Canada e Germania finanziano l'alternativa no profit di Yoshua Bengio: la scommessa pubblica sull'IA sicura
Il 16 settembre 2026, alla conferenza ALL IN di Montréal, il ministro canadese per l'IA e l'innovazione digitale Evan Solomon e il ministro federale tedesco per la trasformazione digitale Karsten Wildberger hanno annunciato un sostegno pubblico congiunto a LawZero. L'organizzazione no profit, nata a giugno 2025 come incubata dell'istituto Mila e fondata da Yoshua Bengio, conta circa 50 dipendenti e propone una traiettoria opposta a quella dei giganti commerciali: sviluppare 'Scientist AI', un sistema privo di obiettivi propri e progettato per fornire risposte basate su evidenze. Secondo l'organizzazione, dovrebbe fare da guardrail ai modelli di frontiera attuali, segnando il primo intervento diretto di due Paesi del G7 a favore di un'alternativa non profit ai modelli di frontiera.
Guardando i numeri, però, nessuno dei due importi è ancora erogato. Il Canada prevede di investire 150 milioni di dollari canadesi tramite lo Strategic Response Fund; il progetto comprende un'infrastruttura di calcolo sovrana in Canada con le aziende Hypertec e 5C. La Germania prevede 100 milioni di euro per le attività di ricerca e sviluppo del nuovo ufficio di LawZero a Berlino. LawZero parla di un impegno complessivo 'fino a 300 milioni di dollari canadesi': una cifra che torna solo al cambio attuale, perché la quota tedesca ufficiale è in euro (100 milioni).

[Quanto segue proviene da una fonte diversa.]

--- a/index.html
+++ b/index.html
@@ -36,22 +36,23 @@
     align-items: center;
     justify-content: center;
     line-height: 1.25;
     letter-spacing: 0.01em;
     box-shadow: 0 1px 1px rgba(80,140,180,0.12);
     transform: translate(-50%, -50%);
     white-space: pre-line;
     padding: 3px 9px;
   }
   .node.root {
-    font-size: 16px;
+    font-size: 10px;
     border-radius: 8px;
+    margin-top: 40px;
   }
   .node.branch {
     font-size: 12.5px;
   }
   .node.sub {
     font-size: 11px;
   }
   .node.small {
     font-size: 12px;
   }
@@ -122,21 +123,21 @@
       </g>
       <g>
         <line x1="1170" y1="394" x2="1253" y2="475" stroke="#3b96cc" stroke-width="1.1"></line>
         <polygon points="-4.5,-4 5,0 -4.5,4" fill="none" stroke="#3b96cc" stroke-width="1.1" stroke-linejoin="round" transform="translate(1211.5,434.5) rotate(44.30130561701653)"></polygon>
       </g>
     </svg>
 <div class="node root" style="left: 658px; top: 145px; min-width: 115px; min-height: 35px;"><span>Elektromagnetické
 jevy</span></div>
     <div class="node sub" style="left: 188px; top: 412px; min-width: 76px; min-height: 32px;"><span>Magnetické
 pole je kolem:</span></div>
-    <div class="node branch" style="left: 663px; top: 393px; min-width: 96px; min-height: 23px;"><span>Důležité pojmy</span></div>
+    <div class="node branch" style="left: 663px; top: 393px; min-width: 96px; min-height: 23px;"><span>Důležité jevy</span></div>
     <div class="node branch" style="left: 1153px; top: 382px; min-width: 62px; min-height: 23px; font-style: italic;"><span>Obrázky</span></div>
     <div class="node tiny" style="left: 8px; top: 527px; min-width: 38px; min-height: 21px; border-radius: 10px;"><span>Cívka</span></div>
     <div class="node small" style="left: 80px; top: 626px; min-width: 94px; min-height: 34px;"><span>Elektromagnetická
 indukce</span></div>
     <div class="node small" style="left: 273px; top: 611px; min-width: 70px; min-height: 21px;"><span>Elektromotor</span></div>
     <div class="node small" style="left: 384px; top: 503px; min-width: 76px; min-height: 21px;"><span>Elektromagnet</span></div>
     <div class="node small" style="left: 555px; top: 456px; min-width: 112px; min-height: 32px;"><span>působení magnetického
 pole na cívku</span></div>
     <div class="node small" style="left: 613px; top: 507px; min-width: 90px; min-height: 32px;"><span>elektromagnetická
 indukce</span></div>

La quota tedesca rimane condizionata alla notifica e al vaglio della Commissione europea per la disciplina degli aiuti di Stato. Inoltre, nessuna delle parti ha indicato in quanti anni verranno erogati i fondi né quali siano le tappe intermedie del piano.
L'operazione punta a consolidare la sovranità tecnologica dei due Paesi, inserendosi nel contesto della strategia canadese 'AI for All' e rispondendo all'esigenza espressa da Solomon secondo cui, come riporta il Globe and Mail, 'nessun Paese può costruire da solo'. Wildberger ha descritto il modello come un'alternativa ad agenti autonomi 'potenzialmente incontrollabili'. Tuttavia, la reale portata dell'annuncio si scontra con l'assenza di dati tecnici: Scientist AI non ha ancora pubblicato metriche o dati di prestazione verificabili da terzi che permettano di valutare come questo modello trasparente possa concretamente guidare o limitare i sistemi di frontiera attuali.

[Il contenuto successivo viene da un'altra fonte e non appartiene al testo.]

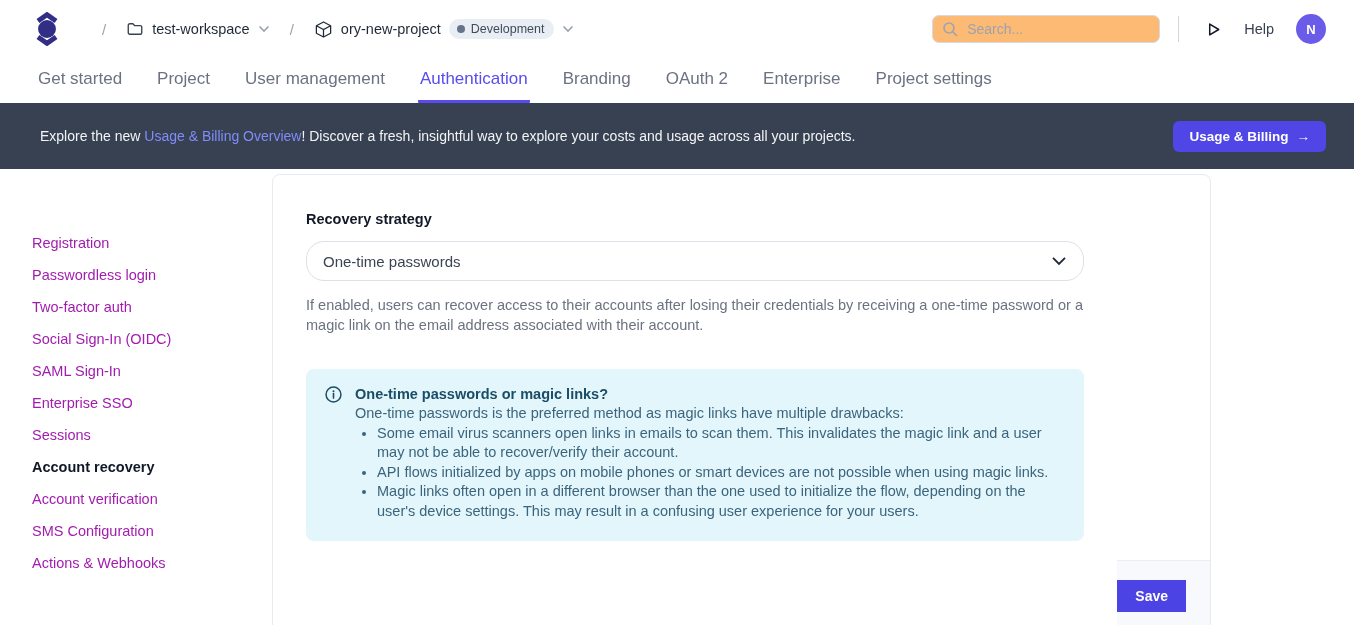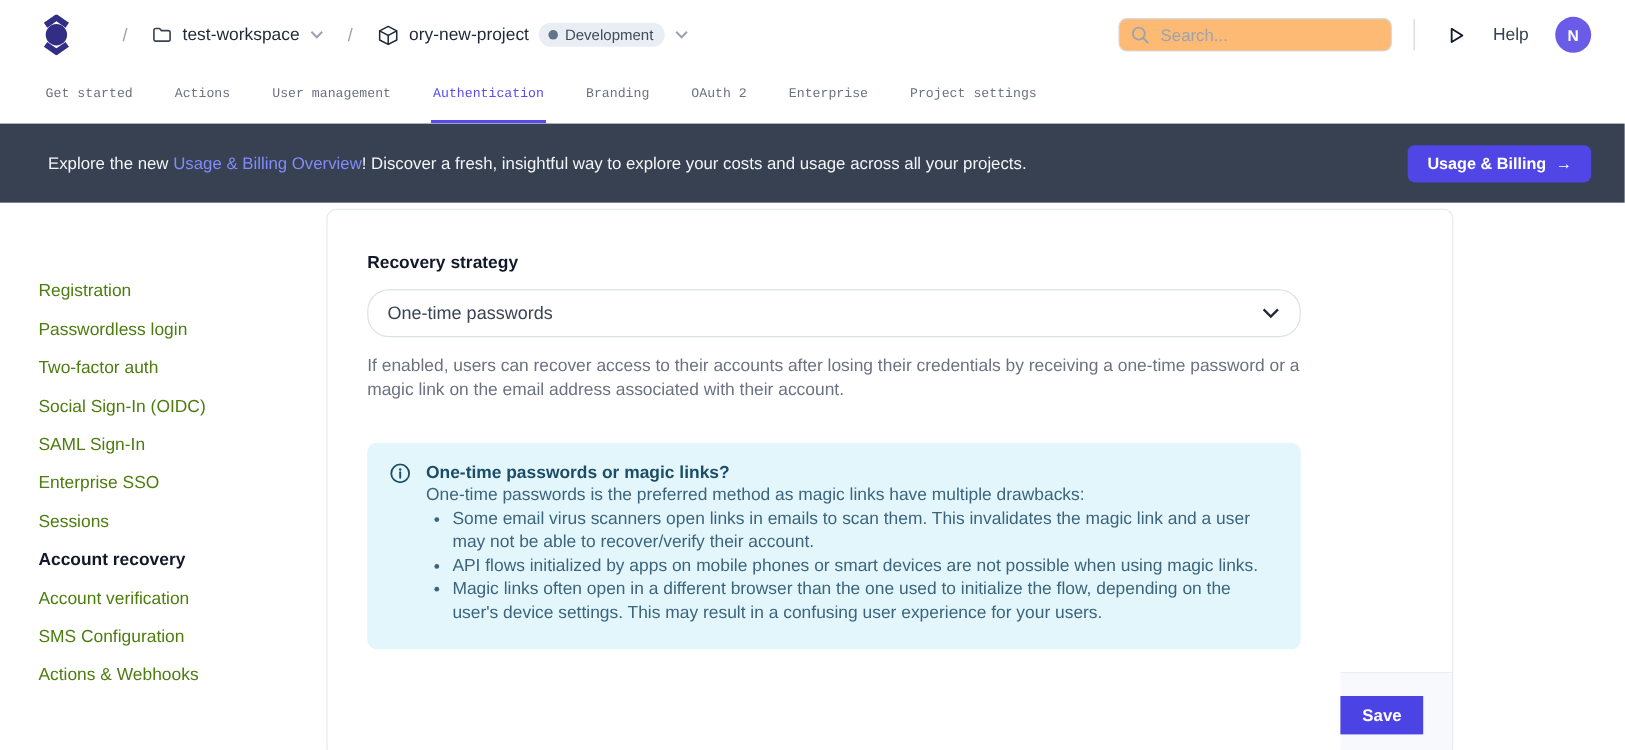--- a/index.html
+++ b/index.html
@@ -23,37 +23,37 @@
     font-family:inherit; font-size:14px; color:#374151; outline:none; background:#fdba74; }
   .search-input::placeholder { color:#9CA3AF; }
   .vdivider { width:1px; height:26px; background:#D1D5DB; margin:0 22px 0 18px; }
   .icon-btn { border:none; background:none; cursor:pointer; display:flex; align-items:center; padding:4px; }
   .help-link { font-size:14.5px; color:#374151; text-decoration:none; margin:0 22px 0 18px; }
   .avatar { width:30px; height:30px; border-radius:50%; background:#6A5CE8; color:#fff; font-size:13px;
     font-weight:700; display:flex; align-items:center; justify-content:center; border:none; cursor:pointer; }
 
   
   .tabs { height:45px; display:flex; align-items:stretch; gap:31px; padding:0 0 0 36px; background:#fff; }
-  .tab { display:flex; align-items:center; font-size:11px; color:#6B7280; cursor:pointer;
-    border:none; background:none; font-family:Liberation Mono, monospace; border-bottom:3px solid transparent; padding:0 2px; }
+  .tab { display:flex; align-items:center; font-size:17px; color:#6B7280; cursor:pointer;
+    border:none; background:none; font-family:Liberation Sans, sans-serif; border-bottom:3px solid transparent; padding:0 2px; }
   .tab.active { color:#584CF0; border-bottom-color:#584CF0; border-radius:0 0 1px 1px; }
 
   
   .banner { height:66px; background:#374151; display:flex; align-items:center; padding:0 28px 0 40px; }
   .banner-text { font-size:14px; color:#F3F4F6; font-weight:500; }
   .banner-link { color:#818CF8; text-decoration:none; cursor:pointer; }
   .banner-btn { margin-left:auto; background:#4F46E5; color:#fff; border:none; border-radius:6px;
     padding:8px 16px; font-family:inherit; font-size:13.5px; font-weight:700; cursor:pointer;
     display:flex; align-items:center; gap:8px; }
 
   
   .content { display:flex; height:470px; background:#fff; }
   .sidebar { width:272px; flex:none; padding:64px 0 0 32px; }
   .sidebar ul { list-style:none; }
-  .sidebar li { font-size:14.5px; color:#4d7c0f; margin-bottom:12px; line-height:20px; cursor:pointer; }
+  .sidebar li { font-size:14.5px; color:#a21caf; margin-bottom:12px; line-height:20px; cursor:pointer; }
   .sidebar li.active { color:#111827; font-weight:700; }
 
   .card { flex:1; margin:5px 143px 0 0; height:457px; background:#fff; border:1px solid #E7EAF0;
     border-radius:8px; display:flex; }
   .card-body { padding:36px 33px 0 33px; }
   .field-label { font-size:14.5px; font-weight:700; color:#111827; margin-bottom:14px; }
   .select { height:40px; border:1px solid #DCE0E8; border-radius:18px; display:flex; align-items:center;
     padding:0 16px; font-size:15px; color:#3B4452; cursor:pointer; background:#fff; width:100%;
     font-family:inherit; justify-content:space-between; }
   .desc { margin-top:14px; font-size:14.5px; line-height:20px; color:#6B7280; }
@@ -123,21 +123,21 @@
         <path d="M5 3.2 L14.5 9 L5 14.8 Z" fill="none" stroke="#111827" stroke-width="1.6" stroke-linejoin="round"></path>
       </svg>
     </button>
     <a class="help-link" href="#">Help</a>
     <button class="avatar">N</button>
   </div>
 </div>
 
 <nav class="tabs">
   <button class="tab">Get started</button>
-  <button class="tab">Actions</button>
+  <button class="tab">Project</button>
   <button class="tab">User management</button>
   <button class="tab active">Authentication</button>
   <button class="tab">Branding</button>
   <button class="tab">OAuth 2</button>
   <button class="tab">Enterprise</button>
   <button class="tab">Project settings</button>
 </nav>
 
 <div class="banner">
   <span class="banner-text"><span>Explore the new </span><a class="banner-link" href="#">Usage &amp; Billing Overview</a><span>! Discover a fresh, insightful way to explore your costs and usage across all your projects.</span></span>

Finanziare un'alternativa no profit ai modelli di frontiera commerciali è un segnale politico significativo, ma la bontà dell'intenzione non sostituisce la verifica tecnica. Senza scadenze temporali d'erogazione e in mancanza di riscontri empirici sull'efficacia di Scientist AI, il rischio è quello di scambiare un'auspicabile architettura teorica per un risultato già raggiunto. — Olya
Come Olya ha verificato questa notizia
- Verificato
- Ho letto il comunicato ufficiale del governo canadese (canada.ca, ISED): importi, valute, Strategic Response Fund, notifica all'UE, ufficio in Germania, partner Hypertec e 5C, dichiarazione della ministra Joly. Ho letto il comunicato di LawZero su PR Newswire: totale fino a 300 milioni di dollari canadesi, ufficio a Berlino, dichiarazione di Wildberger. Data, conferenza ALL IN, organico e fondi precedenti sono confermati da The Globe and Mail, The Logic e BetaKit. Alcune testate scrivono '150 milioni a testa', ma il dato ufficiale tedesco è di 100 milioni di euro: vale quello. Le citazioni sono state estratte con uno strumento che riassume le pagine: il testo esatto va confrontato con le fonti.
- Incertezze
- Nessuna fonte dice in quanti anni arriveranno i fondi né quali siano le tappe. Il Canada 'prevede' di investire e la quota tedesca attende il vaglio della Commissione europea sugli aiuti di Stato: nessun importo è ancora erogato. Il totale 'fino a 300 milioni di dollari canadesi' è la cifra di LawZero e torna solo al cambio attuale. Scientist AI non ha ancora risultati pubblici verificabili. Il Globe and Mail parla di colloqui con altri Paesi per nuovi fondi, senza fare nomi.
- Perché pubblicarla
- Due governi, uno dei quali dell'UE, usano denaro pubblico per un approccio alla sicurezza dell'IA alternativo agli agenti autonomi commerciali. La notizia è del 16 settembre 2026, riguarda sovranità digitale europea, aiuti di Stato e ricerca no profit, e non si sovrappone ad articoli già pubblicati.